The Morlocks were burned in their underground factories. The Eloi lost their only means of sustenance, and I'm pretty sure the Time Traveler got lynched for starving them out of house and home while trying to get across the concept of working to survive!
he just wants to own slaves..
Free market economics say that people are free to spend a lot on rare commodities that the covet.
Nothing wrong with that.
Having a rich owner is good for the fans, because the owner is willing to pay for a winning team.
Sometimes they're willing and sometimes they're not. Often times a losing team is more profitable. Joe Robbie built one of the best football teams ever, but he was relatively poor. You are right that it takes a commitment from the owner to having a winning team.
At his level of wealth that is like you taking your wife out for a feast at the “Outback” including the ‘Bloomin’ Onion”.
Taking the argument a tad too far, I think.
This is just like a billionaire buying a giant yacht. There’s no way it will produce an ROI. The purchase is for enjoyment and status.
“Owner of a major league team” provides a lot more status than “retired rich guy.”
Status and “stuff” actually operate on separate, though often parallel tracks. That in our society wealth is the primary way of acquiring status misleads many into the vulgar Marxist notion that nobody ever does anything at all except for base monetary reasons.
In actual fact, status is the main driver. This can be seen from those willing to invest tens or hundreds of millions of dollars of their own money to gain political office. And from the longstanding ambition of rich guys to be appointed to federal office or ambassadorships.
Such office is not going to provide a financial ROI. Most could clearly make more money in private fields. But being addressed as “Mr. Ambassador” for the rest of your life is a nice perk. All of this equates, to some extent and informally, to the British honors system of knighthoods and titles.
It’s the rage in European soccer, rich Arab businessmen and Russian oligarchs are buying teams right and left.
The problem is when you have only four or five teams with rich owners, and it squeezes out the smaller teams. A Luxury Tax is nothing to a guy like Ballmer.
But as this article points out, this new breed of rich owner can’t be in it for the operating profit—it’s a vanity/fun purchase and they’re in it to try to win.
That’s always going to be an issue.
Expect your cable bills to go way up.
I thought so too, so I stole it.
Hereafter, any team owner contemplating selling will be sure to make some comments that can be perceived as racist/xenophobic/sexist.

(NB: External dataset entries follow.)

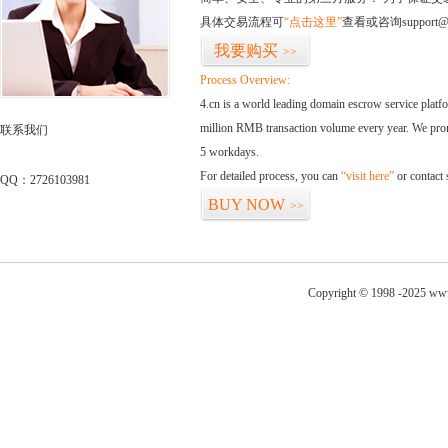
具体交易流程可
“点击这里”
查看或咨询support@
我要购买
>>
Process Overview:
4.cn is a world leading domain escrow service plat
million RMB transaction volume every year. We promi
联系我们
5 workdays.
For detailed process, you can
“visit here”
or contact
QQ：2726103981
BUY NOW
>>
Copyright © 1998 -2025 www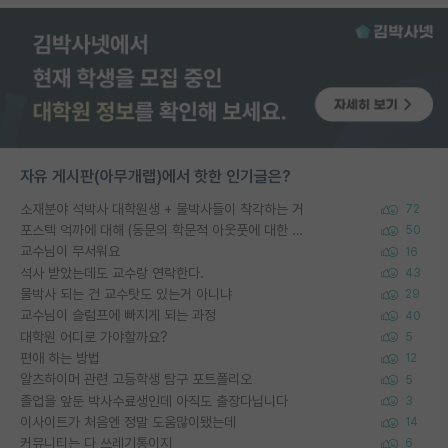
자유 게시판(아무개랩)에서 핫한 인기글은?
소재분야 석박사 대학원생 + 물박사들이 착각하는 거
72
포스텍 억까에 대해 (동문의 학문적 아웃풋에 대한 반박)
50
교수님이 무서워요
16
석사 받았는데도 교수랑 연락한다.
43
물박사 되는 건 교수탓도 있는거 아니냐
29
교수님이 슬럼프에 빠지게 되는 과정
40
대학원 어디로 가야할까요?
5
편애 하는 방법
12
알츠하이머 관련 고등학생 탐구 포트폴리오
5
졸업을 앞둔 박사수료생인데 아직도 출장다닙니다
3
이사이트가 처음엔 정말 도움많이됐는데
14
커뮤니티는 다 쓰레기통이지
6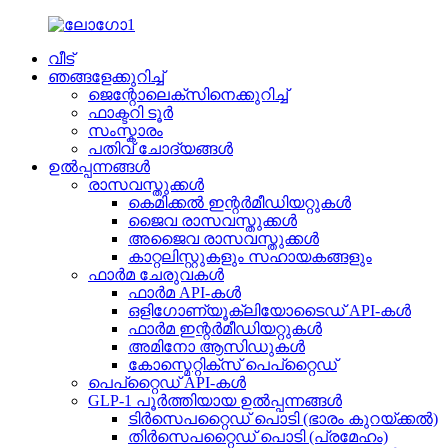
വീട്
ഞങ്ങളേക്കുറിച്ച്
ജെന്റോലെക്സിനെക്കുറിച്ച്
ഫാക്ടറി ടൂർ
സംസ്കാരം
പതിവ് ചോദ്യങ്ങൾ
ഉൽപ്പന്നങ്ങൾ
രാസവസ്തുക്കൾ
കെമിക്കൽ ഇന്റർമീഡിയറ്റുകൾ
ജൈവ രാസവസ്തുക്കൾ
അജൈവ രാസവസ്തുക്കൾ
കാറ്റലിസ്റ്റുകളും സഹായകങ്ങളും
ഫാർമ ചേരുവകൾ
ഫാർമ API-കൾ
ഒളിഗോണ്യൂക്ലിയോടൈഡ് API-കൾ
ഫാർമ ഇന്റർമീഡിയറ്റുകൾ
അമിനോ ആസിഡുകൾ
കോസ്മെറ്റിക്സ് പെപ്റ്റൈഡ്
പെപ്റ്റൈഡ് API-കൾ
GLP-1 പൂർത്തിയായ ഉൽപ്പന്നങ്ങൾ
ടിർസെപറ്റൈഡ് പൊടി (ഭാരം കുറയ്ക്കൽ)
തിർസെപറ്റൈഡ് പൊടി (പ്രമേഹം)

Then watch the fuss, and rake in the $$$$. Brilliant!
Microsoft investors—and executives—are happy that Ballmer is wasting his own money, and not the company’s. Ballmer was a terrible choice for CEO, and Microsoft paid the price. Now, he’s paid almost four times what the Clippers are actually worth, and inherits a bad lease deal and local TV contract to boot.
But, he gets to hang out with his fellow libs courtside. Ooops...all of them go to the Lakers games. The only celeb who’s been a long-time season ticket holder for the Clippers is Billy Crystal.
I look at the Morelocks as a kind of gated community that gets so dependent on literally feeding off the masses, that they've deteriorated into monsters who no longer have contact with the real world. HG Wells in THE TIME MACHINE predicted the world of a global elite that amassed great fortune and power, at the expense of their humanity and souls. The Eloi, representing the rest of us, will be far better off when that world collapses.